Il ricambio generazionale e le successioni, in questo contesto, sono molto più sfidanti. Non tutte e non sempre rispondono alle aspettative di creazione di valore, per le quali gli azionisti non sono disposti a lunghe attese, come raccontano alcune storie italiane e non di queste ultime settimane. «L’attenzione al risultato e alla creazione di valore è centrale per le aziende e per i loro leader. Certamente ci sono sensibilità nuove rispetto ad alcuni temi come la flessibilità e il tempo, dovute alle diverse generazioni che devono convivere in azienda, ognuna delle quali è portatrice di valore. Questo ha portato a una nuova modalità di gestione delle gerarchie. La comunicazione oggi è più orizzontale, diffusa, non c’è più un canale top down ed emerge invece sempre più l’importanza di canali di ascolto dei dipendenti. C’è sempre meno un rapporto fisico e di controllo e sempre più un orientamento verso la delega, l’assegnazione di obiettivi e la loro misurazione», continua Calabrese.

Le ricerche in questo ultimo anno hanno visto una certa vivacità nei settori infrastrutture, energia e industria, sotto la spinta dei trend di innovazione e sostenibilità. Se guardiamo alle competenze, «tra i professionisti più ricercati rientrano il Chief innovation officer (Cio), così come il Chief artificial intelligence officer (Caio) che non sono affatto figure puramente tecniche, ma figure ibride di manager che devono avere competenze tecnologiche ma anche organizzative e di processo e affiancare i top manager in una trasformazione che è sempre più pervasiva. Lo stesso vale anche per un’altra figura che è quella del sustainability manager che è molto trasversale ed è di supporto tanto sui temi più culturali che sui veri e propri processi di produzione. Chi guida le aziende oggi non può non avere sensibilità sia sulle nuove tecnologie che sull’impatto ambientale e sociale perché sono il mercato e i clienti a chiederlo».

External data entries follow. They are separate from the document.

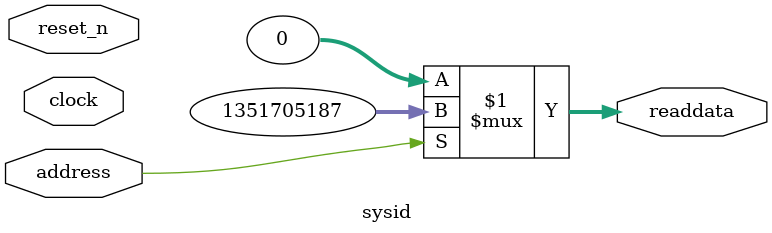
<source format=v>

`timescale 1ns / 1ps
// synthesis translate_on

// turn off superfluous verilog processor warnings 
// altera message_level Level1 
// altera message_off 10034 10035 10036 10037 10230 10240 10030 

module sysid (
               // inputs:
                address,
                clock,
                reset_n,

               // outputs:
                readdata
             )
;

  output  [ 31: 0] readdata;
  input            address;
  input            clock;
  input            reset_n;

  wire    [ 31: 0] readdata;
  //control_slave, which is an e_avalon_slave
  assign readdata = address ? 1351705187 : 0;

endmodule


</source>
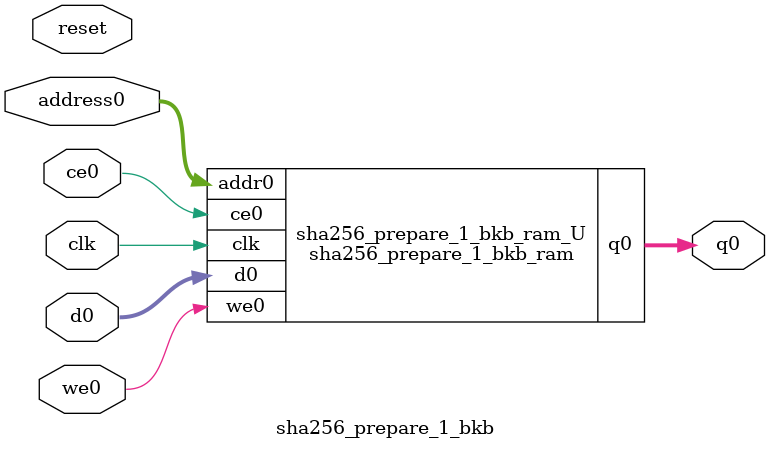
<source format=v>
`timescale 1 ns / 1 ps
module sha256_prepare_1_bkb_ram (addr0, ce0, d0, we0, q0,  clk);

parameter DWIDTH = 8;
parameter AWIDTH = 7;
parameter MEM_SIZE = 128;

input[AWIDTH-1:0] addr0;
input ce0;
input[DWIDTH-1:0] d0;
input we0;
output reg[DWIDTH-1:0] q0;
input clk;

(* ram_style = "block" *)reg [DWIDTH-1:0] ram[0:MEM_SIZE-1];




always @(posedge clk)  
begin 
    if (ce0) begin
        if (we0) 
            ram[addr0] <= d0; 
        q0 <= ram[addr0];
    end
end


endmodule

`timescale 1 ns / 1 ps
module sha256_prepare_1_bkb(
    reset,
    clk,
    address0,
    ce0,
    we0,
    d0,
    q0);

parameter DataWidth = 32'd8;
parameter AddressRange = 32'd128;
parameter AddressWidth = 32'd7;
input reset;
input clk;
input[AddressWidth - 1:0] address0;
input ce0;
input we0;
input[DataWidth - 1:0] d0;
output[DataWidth - 1:0] q0;



sha256_prepare_1_bkb_ram sha256_prepare_1_bkb_ram_U(
    .clk( clk ),
    .addr0( address0 ),
    .ce0( ce0 ),
    .we0( we0 ),
    .d0( d0 ),
    .q0( q0 ));

endmodule


</source>
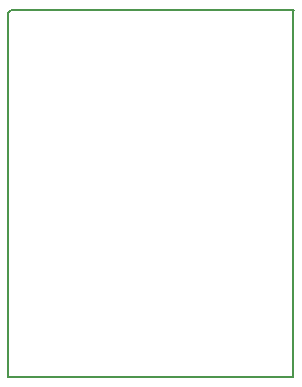
<source format=gm1>
G04 Layer_Color=16711935*
%FSLAX44Y44*%
%MOMM*%
G71*
G01*
G75*
%ADD17C,0.1270*%
D17*
X0Y1270D02*
Y309880D01*
X2540Y312420D01*
X242570D01*
X241300Y311150D02*
X242570Y312420D01*
X241300Y1270D02*
Y311150D01*
X0Y1270D02*
X241300D01*
M02*

</source>
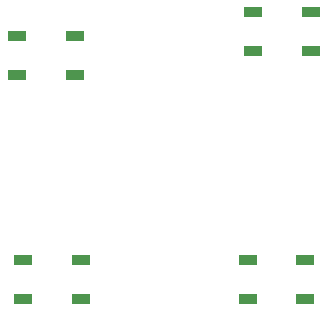
<source format=gbr>
%TF.GenerationSoftware,KiCad,Pcbnew,8.0.5*%
%TF.CreationDate,2025-01-14T19:01:26+01:00*%
%TF.ProjectId,rp_2040_pad_pre,72705f32-3034-4305-9f70-61645f707265,rev?*%
%TF.SameCoordinates,Original*%
%TF.FileFunction,Paste,Bot*%
%TF.FilePolarity,Positive*%
%FSLAX46Y46*%
G04 Gerber Fmt 4.6, Leading zero omitted, Abs format (unit mm)*
G04 Created by KiCad (PCBNEW 8.0.5) date 2025-01-14 19:01:26*
%MOMM*%
%LPD*%
G01*
G04 APERTURE LIST*
%ADD10R,1.500000X0.900000*%
G04 APERTURE END LIST*
D10*
%TO.C,D11*%
X161975000Y-115325000D03*
X161975000Y-118625000D03*
X157075000Y-118625000D03*
X157075000Y-115325000D03*
%TD*%
%TO.C,D8*%
X142975000Y-115325000D03*
X142975000Y-118625000D03*
X138075000Y-118625000D03*
X138075000Y-115325000D03*
%TD*%
%TO.C,D2*%
X162425000Y-94325000D03*
X162425000Y-97625000D03*
X157525000Y-97625000D03*
X157525000Y-94325000D03*
%TD*%
%TO.C,D1*%
X137525000Y-96325000D03*
X137525000Y-99625000D03*
X142425000Y-99625000D03*
X142425000Y-96325000D03*
%TD*%
M02*

</source>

Se la creazione di valore sembra essere sempre più complicata, il contributo legato a una leadership più giovane che sia più vicina all’innovazione, all’internazionalizzazione e ai nuovi trend, «potrebbe tradursi in un valore compreso tra l’1% e il 2% del PIL italiano, ossia tra 20 e 40 miliardi, come è emerso da una ricerca che abbiamo fatto nei mesi scorsi con Bain & company – ricorda Calabrese -. Ad un alto mix generazionale nelle posizioni apicali, come i dati evidenziano, corrisponde una maggior capacità di creazione di valore e crescita: ciò dimostra che la chiave per la gestione del futuro è una combinazione tra esperienza, innovazione e discontinuità, eppure solo il 53% delle aziende adotta policy a favore di una leadership intergenerazionale. Il Paese ha un serbatoio di competenze molto forte nei manager quarantenni che può essere un acceleratore di crescita, investendo costantemente in piani di successione e di valorizzazione del talento, come alcuni esempi di concreto successo testimoniano». La realtà però dice un’altra cosa. Dalla ricerca emerge infatti che nel nostro Paese, l’età media dei Ceo di società quotate si attesta sui 60 anni e sta ulteriormente invecchiando, rispetto ai 55-58 anni che si registrano tra i vertici di realtà quotate di altri Paesi europei. Anche per quanto riguarda prime linee e board si assiste alla stessa tendenza: il nostro Paese ha tra i 2 e i 5 anni di “maggiore età” rispetto alla media europea.